▶

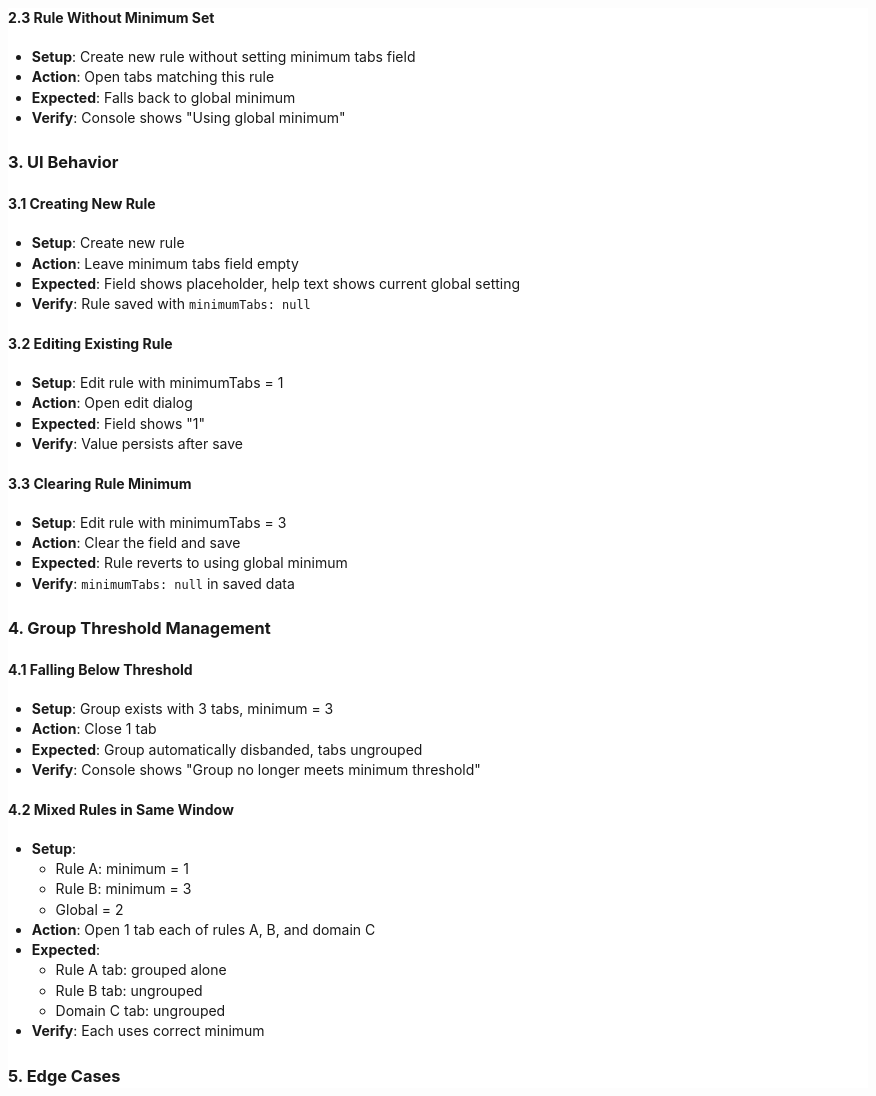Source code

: #### 2.3 Rule Without Minimum Set

- **Setup**: Create new rule without setting minimum tabs field
- **Action**: Open tabs matching this rule
- **Expected**: Falls back to global minimum
- **Verify**: Console shows "Using global minimum"

### 3. UI Behavior

#### 3.1 Creating New Rule

- **Setup**: Create new rule
- **Action**: Leave minimum tabs field empty
- **Expected**: Field shows placeholder, help text shows current global setting
- **Verify**: Rule saved with `minimumTabs: null`

#### 3.2 Editing Existing Rule

- **Setup**: Edit rule with minimumTabs = 1
- **Action**: Open edit dialog
- **Expected**: Field shows "1"
- **Verify**: Value persists after save

#### 3.3 Clearing Rule Minimum

- **Setup**: Edit rule with minimumTabs = 3
- **Action**: Clear the field and save
- **Expected**: Rule reverts to using global minimum
- **Verify**: `minimumTabs: null` in saved data

### 4. Group Threshold Management

#### 4.1 Falling Below Threshold

- **Setup**: Group exists with 3 tabs, minimum = 3
- **Action**: Close 1 tab
- **Expected**: Group automatically disbanded, tabs ungrouped
- **Verify**: Console shows "Group no longer meets minimum threshold"

#### 4.2 Mixed Rules in Same Window

- **Setup**:
  - Rule A: minimum = 1
  - Rule B: minimum = 3
  - Global = 2
- **Action**: Open 1 tab each of rules A, B, and domain C
- **Expected**:
  - Rule A tab: grouped alone
  - Rule B tab: ungrouped
  - Domain C tab: ungrouped
- **Verify**: Each uses correct minimum

### 5. Edge Cases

◀

TASK: Set down, exactly as they appear, the line holding "- **Expected**: Falls back to global minimum" and every line after it until the records end.

YOUR SOLUTION:
- **Expected**: Falls back to global minimum
- **Verify**: Console shows "Using global minimum"

### 3. UI Behavior

#### 3.1 Creating New Rule

- **Setup**: Create new rule
- **Action**: Leave minimum tabs field empty
- **Expected**: Field shows placeholder, help text shows current global setting
- **Verify**: Rule saved with `minimumTabs: null`

#### 3.2 Editing Existing Rule

- **Setup**: Edit rule with minimumTabs = 1
- **Action**: Open edit dialog
- **Expected**: Field shows "1"
- **Verify**: Value persists after save

#### 3.3 Clearing Rule Minimum

- **Setup**: Edit rule with minimumTabs = 3
- **Action**: Clear the field and save
- **Expected**: Rule reverts to using global minimum
- **Verify**: `minimumTabs: null` in saved data

### 4. Group Threshold Management

#### 4.1 Falling Below Threshold

- **Setup**: Group exists with 3 tabs, minimum = 3
- **Action**: Close 1 tab
- **Expected**: Group automatically disbanded, tabs ungrouped
- **Verify**: Console shows "Group no longer meets minimum threshold"

#### 4.2 Mixed Rules in Same Window

- **Setup**:
  - Rule A: minimum = 1
  - Rule B: minimum = 3
  - Global = 2
- **Action**: Open 1 tab each of rules A, B, and domain C
- **Expected**:
  - Rule A tab: grouped alone
  - Rule B tab: ungrouped
  - Domain C tab: ungrouped
- **Verify**: Each uses correct minimum

### 5. Edge Cases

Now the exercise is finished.